The most recent political assassination in Yemen, according to Yemeni human rights lawyer Huda al-Sarari, happened just last month – of an imam killed in Lahj by the same method.

Mr Gilmore, Mr Comstock, and two other mercenaries from Spear who asked not to be named, said that Spear had been involved in training Emirati officers in the UAE military base in Aden. A journalist who asked to remain anonymous also told us he had seen footage of such training.

The mercenaries would not go into detail about what it had entailed, but a senior Yemeni military officer from Aden, who worked directly with the UAE himself, gave me more details.

Ansaf Mayo
Image caption,Ansaf Mayo, leader of al-Islah, who was targeted by Spear and now lives in exile

As the mercenaries’ profile had made them conspicuous in Aden and vulnerable to exposure, their brief had been changed to training Emirati officers, “who in turn trained local Yemenis to do the targeting”, the Yemeni military officer told me.

Through the course of the investigation, we also spoke to more than a dozen other Yemeni sources who said this had been the case. They included two men who said they had carried out assassinations which were not terror-related, after being trained to do so by Emirati soldiers – and one man who said he had been offered release from a UAE prison in exchange for the assassination of a senior Yemeni political figure, a mission he did not accept.
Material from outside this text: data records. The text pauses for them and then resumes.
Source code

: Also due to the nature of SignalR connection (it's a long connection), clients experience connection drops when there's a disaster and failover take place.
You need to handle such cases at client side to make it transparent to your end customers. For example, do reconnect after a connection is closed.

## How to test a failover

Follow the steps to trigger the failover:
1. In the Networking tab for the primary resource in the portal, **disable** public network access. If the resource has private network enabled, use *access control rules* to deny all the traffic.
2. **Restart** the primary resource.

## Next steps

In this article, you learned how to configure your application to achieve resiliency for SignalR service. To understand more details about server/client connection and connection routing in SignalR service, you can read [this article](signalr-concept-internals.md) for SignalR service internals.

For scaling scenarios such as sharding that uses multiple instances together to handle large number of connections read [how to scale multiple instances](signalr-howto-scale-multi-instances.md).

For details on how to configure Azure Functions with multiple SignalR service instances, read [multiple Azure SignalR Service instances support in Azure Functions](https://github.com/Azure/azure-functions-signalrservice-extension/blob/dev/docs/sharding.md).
Getting Yemenis to conduct the assassinations meant it was harder for the killings to be traced back to the UAE.

By 2017, the UAE had helped build a paramilitary force, part of the Emirati-funded Southern Transitional Council (STC), a security organisation that runs a network of armed groups across southern Yemen.

The force operated in southern Yemen independently of the Yemeni government, and would only take orders from the UAE. The fighters were not just trained to fight on active front lines. One particular unit, the elite Counter Terrorism Unit, was trained to conduct assassinations, our whistleblower told us.

The whistleblower sent a document with 11 names of former al-Qaeda members now working in the STC, some of whose identities we were able to verify ourselves.